-- Problem description --
Could you reproduce every line of text in the data below word for word, leaving the pictures out of your answer?

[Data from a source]
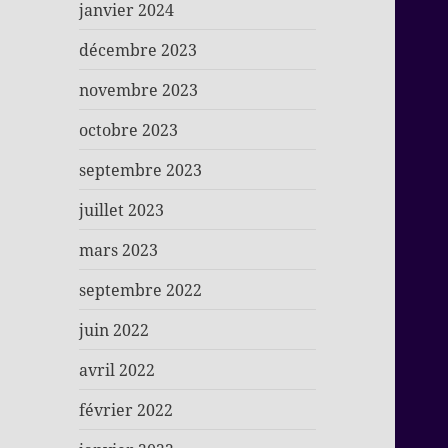
janvier 2024
décembre 2023
novembre 2023
octobre 2023
septembre 2023
juillet 2023
mars 2023
septembre 2022
juin 2022
avril 2022
février 2022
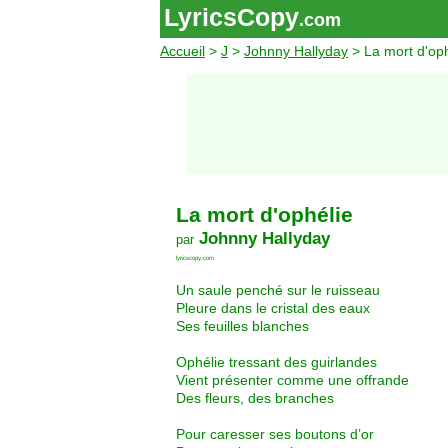
LyricsCopy
.com
Accueil
>
J
>
Johnny Hallyday
> La mort d'oph
La mort d'ophélie
Johnny Hallyday
par
lyricscopy.com
Un saule penché sur le ruisseau
Pleure dans le cristal des eaux
Ses feuilles blanches
Ophélie tressant des guirlandes
Vient présenter comme une offrande
Des fleurs, des branches
Pour caresser ses boutons d’or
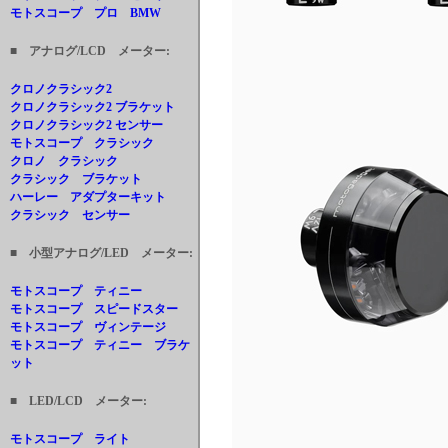
モトスコープ プロ BMW
■ アナログ/LCD メーター:
クロノクラシック2
クロノクラシック2 ブラケット
クロノクラシック2 センサー
モトスコープ クラシック
クロノ クラシック
クラシック ブラケット
ハーレー アダプターキット
クラシック センサー
■ 小型アナログ/LED メーター:
モトスコープ ティニー
モトスコープ スピードスター
モトスコープ ヴィンテージ
モトスコープ ティニー ブラケ
ット
■ LED/LCD メーター:
モトスコープ ライト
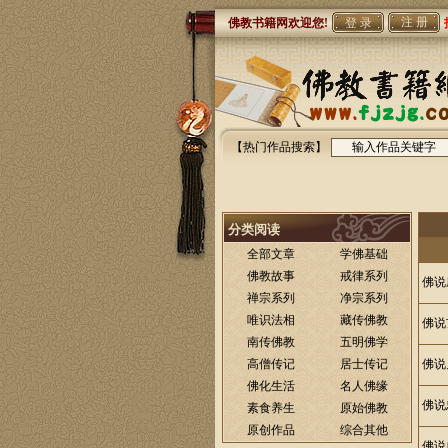
注 册
佛教书籍网欢迎您!
【热门作品搜索】
分类阅读
全部文章
学佛基础
佛教故事
戒律系列
佛说
禅宗系列
净宗系列
唯识法相
藏传佛教
佛说
南传佛教
五明佛学
高僧传记
居士传记
佛说
佛化生活
名人佛缘
佛说
素食养生
原始佛教
原创作品
综合其他
佛说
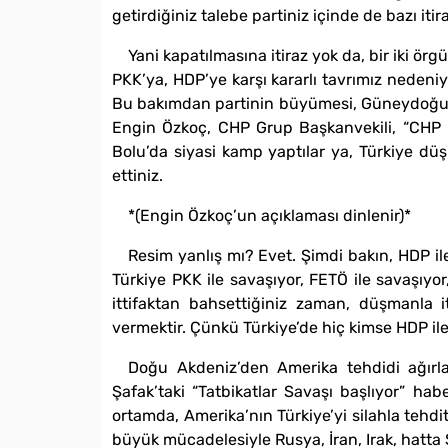
getirdiğiniz talebe partiniz içinde de bazı iti
Yani kapatılmasına itiraz yok da, bir iki ör
PKK’ya, HDP’ye karşı kararlı tavrımız nedeniyle
Bu bakımdan partinin büyümesi, Güneydoğu’da 
Engin Özkoç, CHP Grup Başkanvekili, “CHP itt
Bolu’da siyasi kamp yaptılar ya, Türkiye dü
ettiniz.
*(Engin Özkoç’un açıklaması dinlenir)*
Resim yanlış mı? Evet. Şimdi bakın, HDP il
Türkiye PKK ile savaşıyor, FETÖ ile savaşıyor
ittifaktan bahsettiğiniz zaman, düşmanla it
vermektir. Çünkü Türkiye’de hiç kimse HDP il
Doğu Akdeniz’den Amerika tehdidi ağırlaş
Şafak’taki “Tatbikatlar Savaşı başlıyor” ha
ortamda, Amerika’nın Türkiye’yi silahla tehdi
büyük mücadelesiyle Rusya, İran, Irak, hatta 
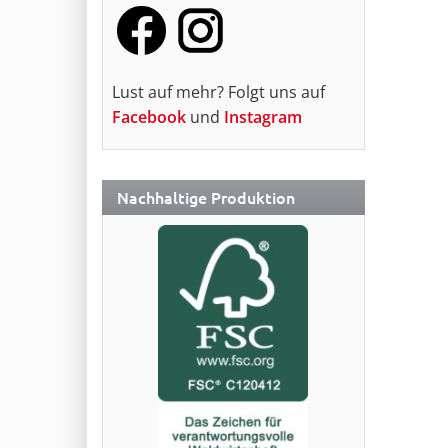
Lust auf mehr? Folgt uns auf
Facebook
und
Instagram
Nachhaltige Produktion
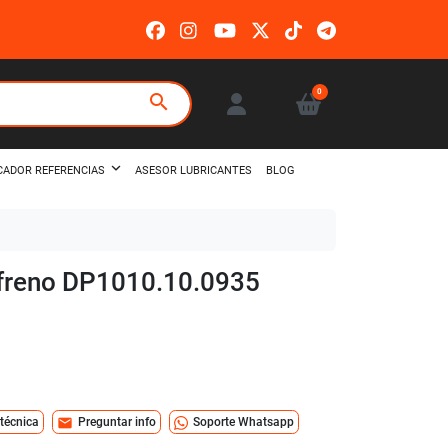
0
search
ASESOR LUBRICANTES
BLOG
CADOR REFERENCIAS
e freno DP1010.10.0935
mail
 técnica
Preguntar info
Soporte Whatsapp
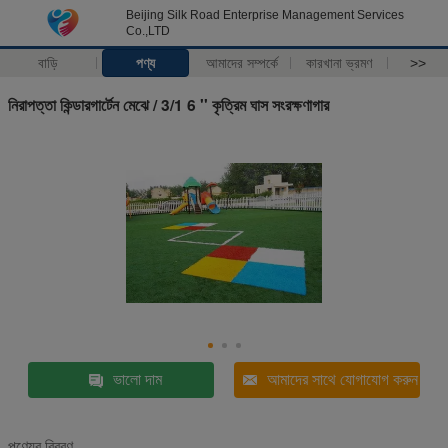
Beijing Silk Road Enterprise Management Services
Co.,LTD
বাড়ি
পণ্য
আমাদের সম্পর্কে
কারখানা ভ্রমণ
>>
নিরাপত্তা কিন্ডারগার্টেন মেঝে / 3/1 6 '' কৃত্রিম ঘাস সংরক্ষণাগার
ভালো দাম
আমাদের সাথে যোগাযোগ করুন
পণ্যের বিবরণ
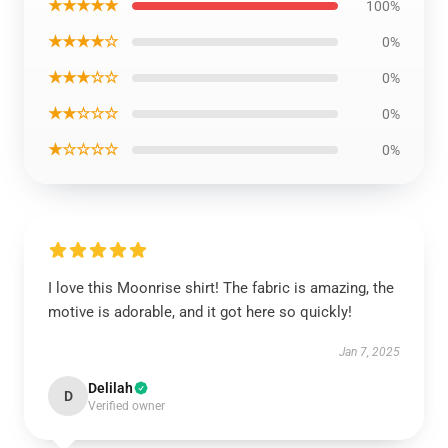
★★★★★
100%
★★★★☆
0%
★★★☆☆
0%
★★☆☆☆
0%
★☆☆☆☆
0%
I love this Moonrise shirt! The fabric is amazing, the
motive is adorable, and it got here so quickly!
Jan 7, 2025
Delilah
D
Verified owner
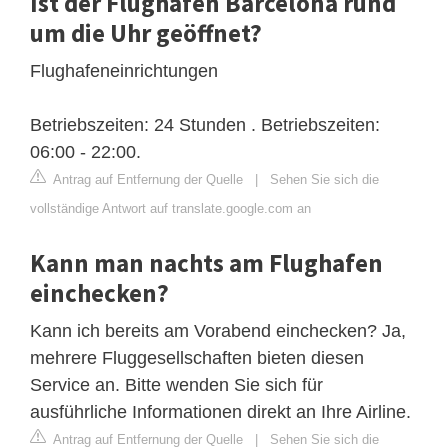
Ist der Flughafen Barcelona rund
um die Uhr geöffnet?
Flughafeneinrichtungen
Betriebszeiten: 24 Stunden . Betriebszeiten:
06:00 - 22:00.
Antrag auf Entfernung der Quelle
|
Sehen Sie sich die
vollständige Antwort auf translate.google.com an
Kann man nachts am Flughafen
einchecken?
Kann ich bereits am Vorabend einchecken? Ja,
mehrere Fluggesellschaften bieten diesen
Service an. Bitte wenden Sie sich für
ausführliche Informationen direkt an Ihre Airline.
Antrag auf Entfernung der Quelle
|
Sehen Sie sich die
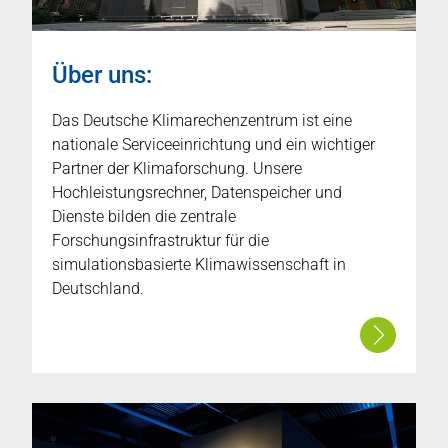
Über uns:
Das Deutsche Klimarechenzentrum ist eine
nationale Serviceeinrichtung und ein wichtiger
Partner der Klimaforschung. Unsere
Hochleistungsrechner, Datenspeicher und
Dienste bilden die zentrale
Forschungsinfrastruktur für die
simulationsbasierte Klimawissenschaft in
Deutschland.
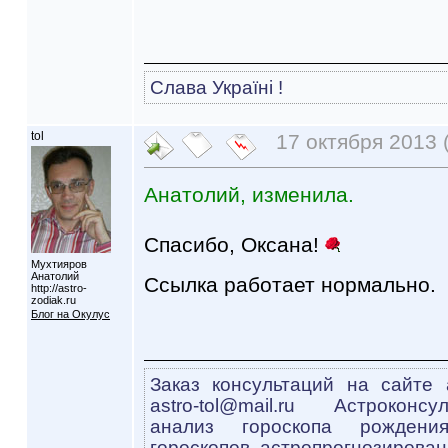
Слава Україні !
tol
17 октября 2013 (
Анатолий, изменила.
Спасибо, Оксана!
Мухтияров
Анатолий
Ссылка работает нормально.
http://astro-
zodiak.ru
Блог на Окулус
Заказ консультаций на сайте a
astro-tol@mail.ru Астроконсу
анализ гороскопа рождени
гороскопов, астропрогнозирован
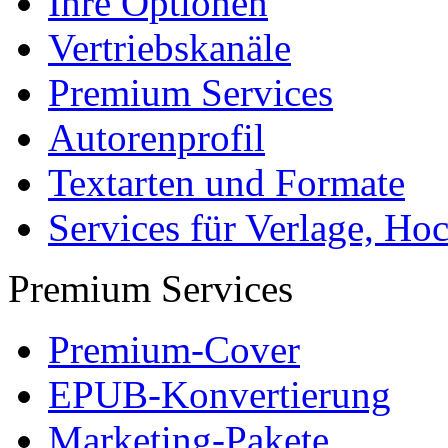
Ihre Optionen
Vertriebskanäle
Premium Services
Autorenprofil
Textarten und Formate
Services für Verlage, H
Premium Services
Premium-Cover
EPUB-Konvertierung
Marketing-Pakete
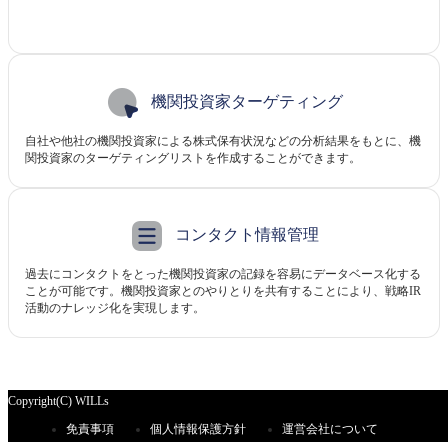
機関投資家ターゲティング
自社や他社の機関投資家による株式保有状況などの分析結果をもとに、機
関投資家のターゲティングリストを作成することができます。
コンタクト情報管理
過去にコンタクトをとった機関投資家の記録を容易にデータベース化する
ことが可能です。機関投資家とのやりとりを共有することにより、戦略IR
活動のナレッジ化を実現します。
Copyright(C) WILLs
免責事項
個人情報保護方針
運営会社について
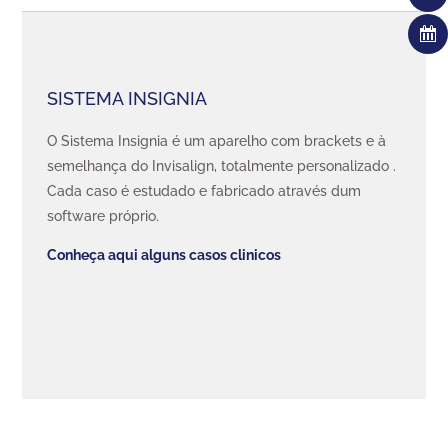
SISTEMA INSIGNIA
O Sistema Insignia é um aparelho com brackets e à
semelhança do Invisalign, totalmente personalizado .
Cada caso é estudado e fabricado através dum
software próprio.
Conheça aqui alguns casos clinicos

-- Expected answer --
janvier 2024
décembre 2023
novembre 2023
octobre 2023
septembre 2023
juillet 2023
mars 2023
septembre 2022
juin 2022
avril 2022
février 2022
LyricsCopy
.com
Accueil
>
J
>
Johnny Hallyday
> La mort d'oph
La mort d'ophélie
Johnny Hallyday
par
lyricscopy.com
Un saule penché sur le ruisseau
Pleure dans le cristal des eaux
Ses feuilles blanches
Ophélie tressant des guirlandes
Vient présenter comme une offrande
Des fleurs, des branches
Pour caresser ses boutons d’or
モトスコープ プロ BMW
■ アナログ/LCD メーター:
クロノクラシック2
クロノクラシック2 ブラケット
クロノクラシック2 センサー
モトスコープ クラシック
クロノ クラシック
クラシック ブラケット
ハーレー アダプターキット
クラシック センサー
■ 小型アナログ/LED メーター:
モトスコープ ティニー
モトスコープ スピードスター
モトスコープ ヴィンテージ
モトスコープ ティニー ブラケ
ット
■ LED/LCD メーター:
モトスコープ ライト
注 册
佛教书籍网欢迎您!
【热门作品搜索】
分类阅读
全部文章
学佛基础
佛教故事
戒律系列
佛说
禅宗系列
净宗系列
唯识法相
藏传佛教
佛说
南传佛教
五明佛学
高僧传记
居士传记
佛说
佛化生活
名人佛缘
佛说
素食养生
原始佛教
原创作品
综合其他
佛说
getirdiğiniz talebe partiniz içinde de bazı iti
Yani kapatılmasına itiraz yok da, bir iki ör
PKK’ya, HDP’ye karşı kararlı tavrımız nedeniyle
Bu bakımdan partinin büyümesi, Güneydoğu’da 
Engin Özkoç, CHP Grup Başkanvekili, “CHP itt
Bolu’da siyasi kamp yaptılar ya, Türkiye dü
ettiniz.
*(Engin Özkoç’un açıklaması dinlenir)*
Resim yanlış mı? Evet. Şimdi bakın, HDP il
Türkiye PKK ile savaşıyor, FETÖ ile savaşıyor
ittifaktan bahsettiğiniz zaman, düşmanla it
vermektir. Çünkü Türkiye’de hiç kimse HDP il
Doğu Akdeniz’den Amerika tehdidi ağırlaş
Şafak’taki “Tatbikatlar Savaşı başlıyor” ha
ortamda, Amerika’nın Türkiye’yi silahla tehdi
büyük mücadelesiyle Rusya, İran, Irak, hatta 
Lust auf mehr? Folgt uns auf
Facebook
und
Instagram
Nachhaltige Produktion
0
search
ASESOR LUBRICANTES
BLOG
CADOR REFERENCIAS
e freno DP1010.10.0935
mail
 técnica
Preguntar info
Soporte Whatsapp
Beijing Silk Road Enterprise Management Services
Co.,LTD
বাড়ি
পণ্য
আমাদের সম্পর্কে
কারখানা ভ্রমণ
>>
নিরাপত্তা কিন্ডারগার্টেন মেঝে / 3/1 6 '' কৃত্রিম ঘাস সংরক্ষণাগার
ভালো দাম
আমাদের সাথে যোগাযোগ করুন
পণ্যের বিবরণ
★★★★★
100%
★★★★☆
0%
★★★☆☆
0%
★★☆☆☆
0%
★☆☆☆☆
0%
I love this Moonrise shirt! The fabric is amazing, the
motive is adorable, and it got here so quickly!
Jan 7, 2025
Delilah
D
Verified owner
Ist der Flughafen Barcelona rund
um die Uhr geöffnet?
Flughafeneinrichtungen
Betriebszeiten: 24 Stunden . Betriebszeiten:
06:00 - 22:00.
Antrag auf Entfernung der Quelle
|
Sehen Sie sich die
vollständige Antwort auf translate.google.com an
Kann man nachts am Flughafen
einchecken?
Kann ich bereits am Vorabend einchecken? Ja,
mehrere Fluggesellschaften bieten diesen
Service an. Bitte wenden Sie sich für
ausführliche Informationen direkt an Ihre Airline.
Antrag auf Entfernung der Quelle
|
Sehen Sie sich die
Über uns:
Das Deutsche Klimarechenzentrum ist eine
nationale Serviceeinrichtung und ein wichtiger
Partner der Klimaforschung. Unsere
Hochleistungsrechner, Datenspeicher und
Dienste bilden die zentrale
Forschungsinfrastruktur für die
simulationsbasierte Klimawissenschaft in
Deutschland.
Слава Україні !
tol
17 октября 2013 (
Анатолий, изменила.
Спасибо, Оксана!
Мухтияров
Анатолий
Ссылка работает нормально.
http://astro-
zodiak.ru
Блог на Окулус
Заказ консультаций на сайте a
astro-tol@mail.ru Астроконсу
анализ гороскопа рождени
гороскопов, астропрогнозирован
Ihre Optionen
Vertriebskanäle
Premium Services
Autorenprofil
Textarten und Formate
Services für Verlage, H
Premium Services
Premium-Cover
EPUB-Konvertierung
Marketing-Pakete
機関投資家ターゲティング
自社や他社の機関投資家による株式保有状況などの分析結果をもとに、機
関投資家のターゲティングリストを作成することができます。
コンタクト情報管理
過去にコンタクトをとった機関投資家の記録を容易にデータベース化する
ことが可能です。機関投資家とのやりとりを共有することにより、戦略IR
活動のナレッジ化を実現します。
Copyright(C) WILLs
免責事項
個人情報保護方針
運営会社について
SISTEMA INSIGNIA
O Sistema Insignia é um aparelho com brackets e à
semelhança do Invisalign, totalmente personalizado .
Cada caso é estudado e fabricado através dum
software próprio.
Conheça aqui alguns casos clinicos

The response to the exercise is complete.